なぜ今クリエイティブなのか?

当時のオーストリア=ハンガリー帝国に生まれ、後に米国に移住したヨーゼフ・シュンペーター(1883 ― 1950)は、20世紀前半を代表する経済学者で、「イノベーション理論」を提唱したことで知られる。

イノベーションは日本語で「新機軸」「新結合」「新たな価値創造」「創意工夫」「技術革新」などと訳されるが、シュンペーターはイノベーションを5つの種類に分けて解説した。

①新しい財貨の生産 production(プロダクション)

②新しい生産方法の導入 process(プロセス)

③新しい販売先の開拓 market(マーケット)

④原料あるいは半製品の新しい供給源の獲得 suppl y chain(サプライチェーン)

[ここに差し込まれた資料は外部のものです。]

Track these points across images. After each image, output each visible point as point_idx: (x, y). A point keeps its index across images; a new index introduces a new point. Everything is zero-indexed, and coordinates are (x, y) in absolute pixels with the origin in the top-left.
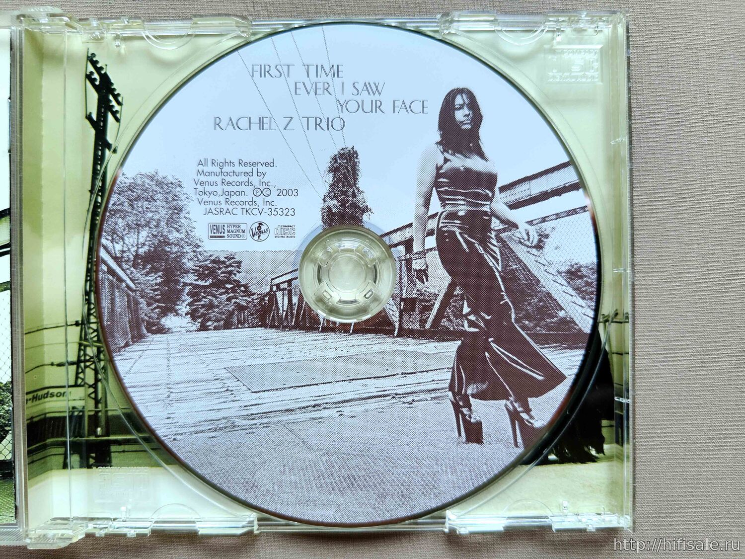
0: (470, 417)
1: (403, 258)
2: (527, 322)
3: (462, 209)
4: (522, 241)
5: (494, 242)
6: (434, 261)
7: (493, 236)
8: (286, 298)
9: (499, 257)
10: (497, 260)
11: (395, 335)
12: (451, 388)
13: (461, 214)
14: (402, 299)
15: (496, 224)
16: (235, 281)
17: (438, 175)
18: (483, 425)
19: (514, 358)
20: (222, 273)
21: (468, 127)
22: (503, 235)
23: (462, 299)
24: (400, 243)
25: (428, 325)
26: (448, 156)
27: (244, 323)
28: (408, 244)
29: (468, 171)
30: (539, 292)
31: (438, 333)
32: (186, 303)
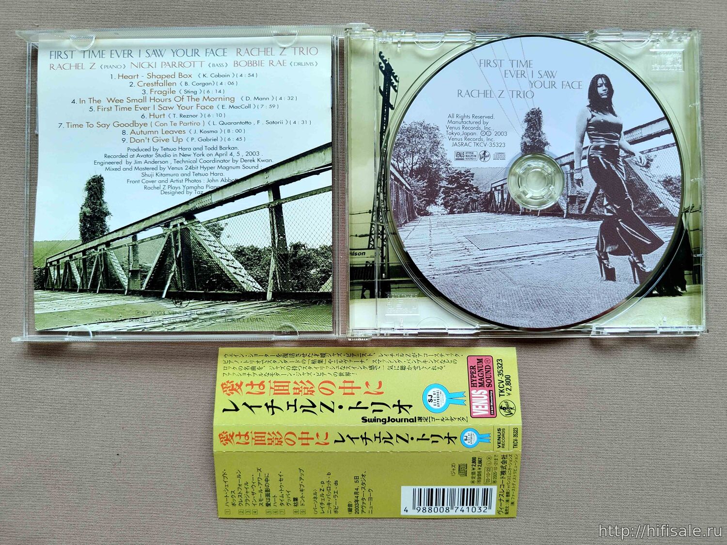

⑤新しい組織の実現 organization(オーガニゼーション)

シュンペーターが生きた20世紀は激動の世紀と呼ばれる。戦争や紛争が世界を支配した帝国主義の時代。一方で科学技術が飛躍的に発展した時代でもあった。そして21世紀になった今では、シュンペーターによるイノベーションの5つの定義は、「創造」する仕事を目指す私たちにとっての基礎教養となっている。

そして現代である21世紀は、まさに「創造」の世紀と呼ばれる。

「新しい知識や情報、技術が社会のあらゆる領域で重要性を増す「知識基盤社会」の時代(『21 世紀初頭の社会像』文部科学省より)」と捉えられているからだ。

デジタルテクノロジーは加速度的な進化を続け、有線は瞬く間にWi-Fiになった。すでにデータのほとんどはクラウド上にあり、スパコンの処理速度は今も日進月歩。ロボットは2足で駆け出し、AIの発展と普及によって人間はやがておおよその職を奪われるという。